Jeddah: Osama Bin Laden led a battalion of Arab volunteers fighting as mujahideen against the Soviet forces occupying Afghanistan in the 1980s, while others joined local forces in civil wars in the 1990s in Bosnia and Chechnya.

At first, Bin Laden and the other fighters were lionized in the Saudi press and praised by the kingdom’s powerful clergy.

But even before he dispatched 15 young Saudis and four other Arabs to carry out the September 11, 2001, attacks on the United States, Bin Laden had turned against the ruling Al Saud family, mainly because of its cozy relationship with the West.

“They don’t want to repeat the same mistake they made in Afghanistan. Young men went there and learned to fight with many groups of jihadists. Some of those groups accused Islamic countries of being infidels and the young people were influenced by that and went back to their countries and caused problems,” a Saudi who fought in Afghanistan said.

The effect of September 11 and a series of attacks by Al Qaida inside Saudi Arabia from 2003 to 2006 heightened the government’s alarm just as a new generation crossed the permeable border with Iraq to fight against Shiite militias and occupying Western forces.

The result was a crackdown on militants that included those who had fought in Iraq, and a fatwa from the Grand Mufti against travelling abroad to wage jihad.

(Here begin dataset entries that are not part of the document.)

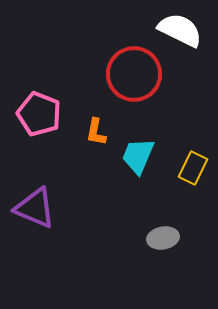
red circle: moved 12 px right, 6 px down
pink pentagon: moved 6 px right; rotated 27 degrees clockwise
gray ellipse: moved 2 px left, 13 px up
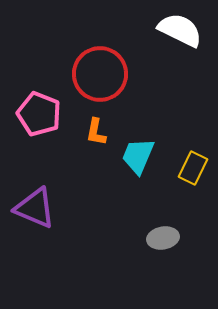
red circle: moved 34 px left
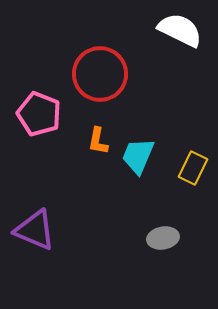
orange L-shape: moved 2 px right, 9 px down
purple triangle: moved 22 px down
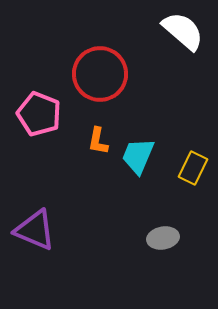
white semicircle: moved 3 px right, 1 px down; rotated 15 degrees clockwise
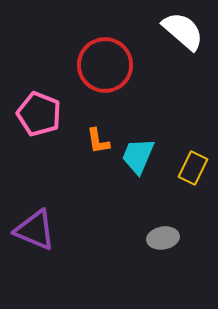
red circle: moved 5 px right, 9 px up
orange L-shape: rotated 20 degrees counterclockwise
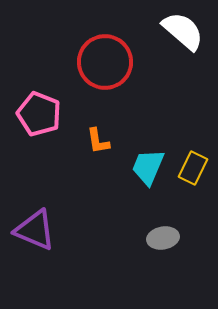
red circle: moved 3 px up
cyan trapezoid: moved 10 px right, 11 px down
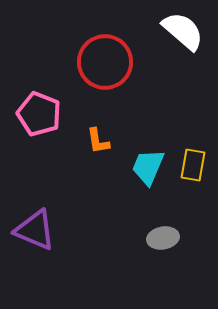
yellow rectangle: moved 3 px up; rotated 16 degrees counterclockwise
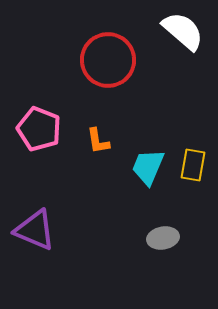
red circle: moved 3 px right, 2 px up
pink pentagon: moved 15 px down
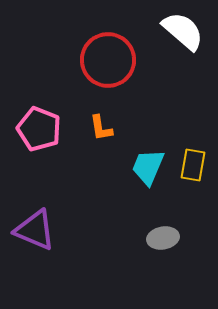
orange L-shape: moved 3 px right, 13 px up
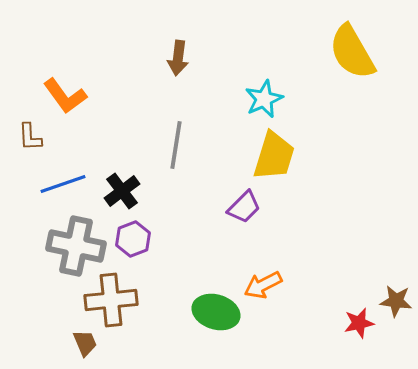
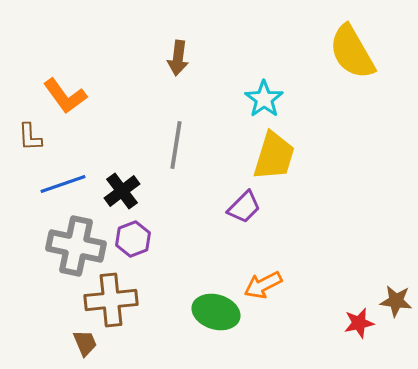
cyan star: rotated 12 degrees counterclockwise
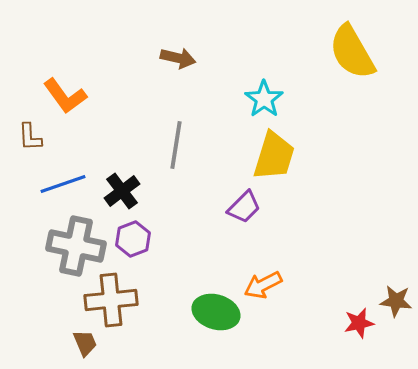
brown arrow: rotated 84 degrees counterclockwise
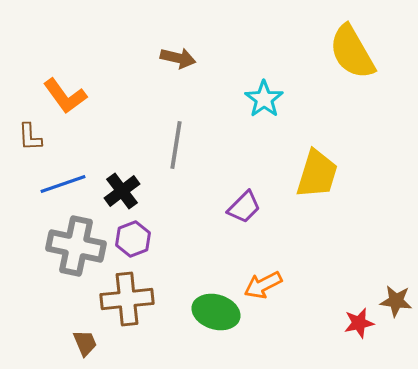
yellow trapezoid: moved 43 px right, 18 px down
brown cross: moved 16 px right, 1 px up
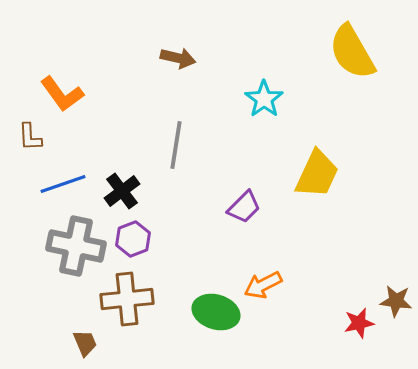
orange L-shape: moved 3 px left, 2 px up
yellow trapezoid: rotated 8 degrees clockwise
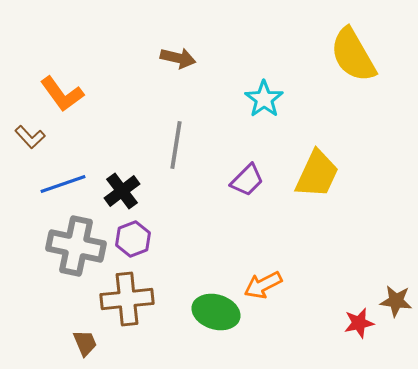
yellow semicircle: moved 1 px right, 3 px down
brown L-shape: rotated 40 degrees counterclockwise
purple trapezoid: moved 3 px right, 27 px up
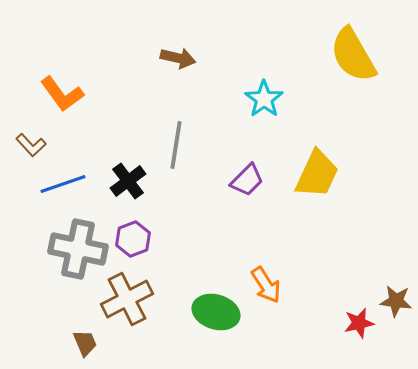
brown L-shape: moved 1 px right, 8 px down
black cross: moved 6 px right, 10 px up
gray cross: moved 2 px right, 3 px down
orange arrow: moved 3 px right; rotated 96 degrees counterclockwise
brown cross: rotated 21 degrees counterclockwise
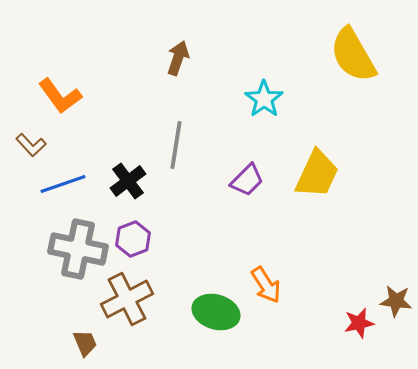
brown arrow: rotated 84 degrees counterclockwise
orange L-shape: moved 2 px left, 2 px down
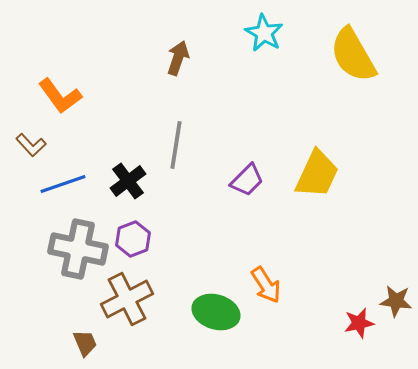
cyan star: moved 66 px up; rotated 6 degrees counterclockwise
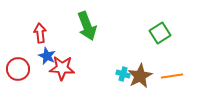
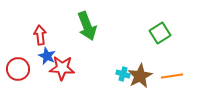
red arrow: moved 2 px down
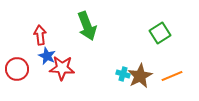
red circle: moved 1 px left
orange line: rotated 15 degrees counterclockwise
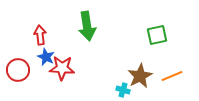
green arrow: rotated 12 degrees clockwise
green square: moved 3 px left, 2 px down; rotated 20 degrees clockwise
blue star: moved 1 px left, 1 px down
red circle: moved 1 px right, 1 px down
cyan cross: moved 16 px down
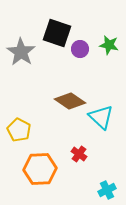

In the years since, some of the thousands of suspected militants arrested by the Interior Ministry who have been tried in a special criminal court were accused of travelling to Iraq to fight alongside Al Qaida.

While state-affiliated clerics have spoken out against fighting abroad, they have also used strong language to denounce the Al Assad government and urge support for Syrians.

Shaikh Abdullah Al Mutlaq, a member of the Senior Council of Ulama, said that those in charge of carrying out the fighting and jihad in Syria are the Free Syrian Army, “who must be supported”.

The talk in Saudi Internet chat rooms do not focus on such distinctions.

A Saudi who fought in Afghanistan said Saudis were going to Syria but under the radar of the state. “The youth of jihad don’t listen to the Council of Senior Clerics,” he said.

The approbation of society at large was a different matter, however.

“For me personally, if it were not for my family and current circumstances, I would have gone. The banner is clear for jihad. These are Alawites, hostile toward the Sunnis and Islam,” he added. “The numbers (jihadists) will be a lot less than the past. In the past the fighter goes and his family is proud of him, now instead they worry about the issue.”